That Parker hose looks like good stuff – burst strength is way above what you need since most GS engines use a low pressure oiling system.

I used Earl’s Perform-o-Flex hose for my cooler - $6.85/foot; only used about four feet so the total cost was not too bad. Has stainless outer braid to guard against rub through. Earl’s also has Auto-Flex hose for $4.99/foot which is similar.

My preference is to use a hose with outer sheath to guard against abrasion. Summit and Jeg’s both sell various brands – shopping based on price seems reasonable considering the application.
 
Yep, the Parker hose is a good hose just a little stiff. I was thinking about switching to AN fittings & S/S hose like sharpey and others have used but my oil cooler has a Lockhart BP-180 thermostat with barbed hose fittings.

The S/S hoses look great but I would rather retain the function of the Lockhart thermostat. I would be interested to hear if there are any means of installing AN Fittings on the BP-180 thermostat?
 
Yep, the Parker hose is a good hose just a little stiff. I was thinking about switching to AN fittings & S/S hose like sharpey and others have used but my oil cooler has a Lockhart BP-180 thermostat with barbed hose fittings.

The S/S hoses look great but I would rather retain the function of the Lockhart thermostat. I would be interested to hear if there are any means of installing AN Fittings on the BP-180 thermostat?

I used Summit Racing for all my SS hoses and AN fittings. Their prices were way less than my local auto parts store wanted for Earl's.

For the cooler, I cut the barb off with a hacksaw. Then I used a standard compression fitting to transition to pipe threads, and an AN transition fitting. The compression fitting idea was a gamble. But it worked well in the low pressure system. I used brass fittings b'cuz they're cheap. Maybe someday I'll switch to SS. I found a picture of just the fittings without the lines.
HPIM1401.jpg
 
I think you can use band clamps with stainless covered rubber hoses; hose ends are available that look like bolt/crimp on ends but have a hidden band clamp under the fancy looking anodized cap. Going this way will give you some abrasion resistance which is a good thing on a motorcycle.
 
While braided line and AN fittings are aesthetically pleasing, they're completely unnecessary. (I build coolers for Honda 750's that run 100 PSI oil pressure and don't normally use braided hose or AN fittings unless the customer specifies it)

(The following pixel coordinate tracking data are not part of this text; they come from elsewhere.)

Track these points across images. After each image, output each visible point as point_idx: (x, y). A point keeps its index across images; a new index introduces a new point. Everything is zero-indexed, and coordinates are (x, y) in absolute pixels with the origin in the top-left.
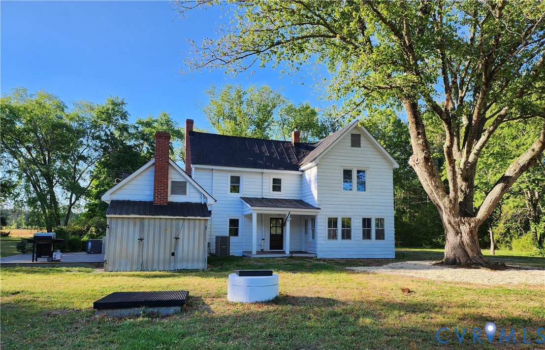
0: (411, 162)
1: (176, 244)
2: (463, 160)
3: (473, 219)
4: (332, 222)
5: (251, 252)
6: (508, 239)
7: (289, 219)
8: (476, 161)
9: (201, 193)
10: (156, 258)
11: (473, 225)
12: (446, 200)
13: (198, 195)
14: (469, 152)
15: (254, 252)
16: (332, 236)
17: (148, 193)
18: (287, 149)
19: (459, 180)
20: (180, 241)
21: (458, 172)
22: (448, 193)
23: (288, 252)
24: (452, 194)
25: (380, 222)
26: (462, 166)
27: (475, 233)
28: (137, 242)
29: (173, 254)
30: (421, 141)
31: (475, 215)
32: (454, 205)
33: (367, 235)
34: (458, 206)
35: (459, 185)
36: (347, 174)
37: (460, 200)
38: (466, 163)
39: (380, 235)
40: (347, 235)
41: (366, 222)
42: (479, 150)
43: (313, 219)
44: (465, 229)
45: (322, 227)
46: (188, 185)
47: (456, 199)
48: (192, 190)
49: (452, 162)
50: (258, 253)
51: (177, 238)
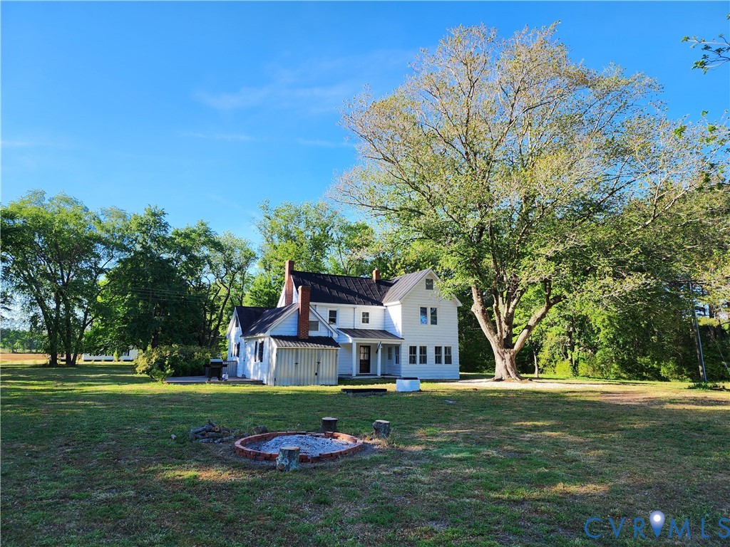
0: (473, 310)
1: (318, 367)
2: (506, 312)
3: (512, 350)
4: (413, 350)
5: (351, 375)
6: (553, 364)
7: (381, 347)
8: (513, 312)
9: (328, 329)
10: (306, 377)
11: (512, 354)
12: (495, 337)
13: (326, 331)
14: (508, 307)
15: (354, 374)
16: (413, 361)
17: (293, 329)
18: (370, 285)
19: (503, 324)
20: (321, 364)
21: (502, 319)
22: (497, 333)
23: (379, 374)
24: (499, 334)
25: (448, 350)
26: (505, 316)
27: (513, 359)
28: (294, 365)
29: (316, 374)
30: (479, 300)
31: (513, 348)
32: (500, 341)
33: (438, 360)
34: (503, 341)
35: (503, 327)
36: (424, 311)
37: (504, 337)
38: (508, 313)
39: (448, 360)
40: (423, 360)
41: (438, 349)
42: (515, 306)
43: (398, 347)
44: (507, 356)
45: (405, 354)
46: (319, 323)
47: (501, 337)
48: (323, 327)
49: (499, 313)
50: (357, 375)
51: (319, 363)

If you're on a budget, or just don't like being bent over at the parts counter, just use Auto transmission hose and band clamps, like what was supplied with your original kit from Lockhart, Derale, Earls, etc.

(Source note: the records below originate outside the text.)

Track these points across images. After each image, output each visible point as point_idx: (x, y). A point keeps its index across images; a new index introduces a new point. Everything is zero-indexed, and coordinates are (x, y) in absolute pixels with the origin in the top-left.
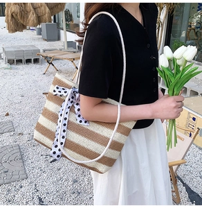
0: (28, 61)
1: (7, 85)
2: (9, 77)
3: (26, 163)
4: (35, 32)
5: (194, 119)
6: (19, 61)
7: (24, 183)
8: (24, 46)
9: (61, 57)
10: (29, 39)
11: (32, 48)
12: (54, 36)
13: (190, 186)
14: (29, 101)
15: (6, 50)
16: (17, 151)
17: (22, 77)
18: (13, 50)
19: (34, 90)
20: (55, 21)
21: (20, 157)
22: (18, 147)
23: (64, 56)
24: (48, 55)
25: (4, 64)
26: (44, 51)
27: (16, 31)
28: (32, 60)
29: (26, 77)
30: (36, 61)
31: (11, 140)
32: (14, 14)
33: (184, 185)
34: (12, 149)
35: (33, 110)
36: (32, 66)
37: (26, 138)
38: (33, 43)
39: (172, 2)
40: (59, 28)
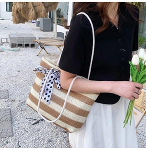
0: (27, 45)
1: (8, 63)
2: (11, 57)
3: (14, 124)
4: (35, 24)
6: (20, 45)
7: (10, 139)
8: (25, 34)
9: (50, 44)
10: (30, 29)
11: (30, 36)
12: (48, 28)
14: (23, 75)
15: (11, 36)
16: (8, 113)
17: (20, 57)
18: (16, 36)
19: (28, 67)
20: (50, 17)
21: (10, 119)
22: (9, 111)
23: (53, 43)
24: (41, 42)
25: (8, 47)
26: (40, 39)
27: (19, 22)
28: (30, 45)
29: (23, 57)
30: (33, 46)
31: (5, 105)
32: (18, 10)
34: (4, 112)
35: (26, 82)
36: (30, 49)
37: (17, 103)
38: (33, 32)
40: (53, 22)
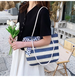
5: (74, 46)
6: (2, 24)
10: (5, 15)
13: (72, 72)
16: (3, 59)
19: (8, 36)
21: (4, 62)
33: (70, 71)
34: (1, 59)
35: (8, 44)
36: (7, 26)
39: (65, 1)
40: (18, 10)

The AT hose is plenty "abrasion resistant", is usually around 2.5 - 3mm wall thickness, loves hot oil (be careful of some braided hose, make sure it's specifically for hot oil, or you'll be sorry, most aren't) and just being rubber, it allows most rocks, sticks, crashed car parts, and small animals to bounce off. Best of all, it's about a dollar a foot here in Oz, so it's probably free in the USA, ha ha! Cheers, Terry.
 
If you are going to use hose without a protective sheath I suggest you anchor the hose so it can't vibrate and move relative to any sharp metal edges. Automotive transmission hose as Lynn suggests is fine as long as it's constrained.

For my cooler I ran the lines around the side of the engine to minimize the length of the lines. The stainless casing on the outside is nice since there are no good places to anchor the line and I don't want it rubbing though anywhere.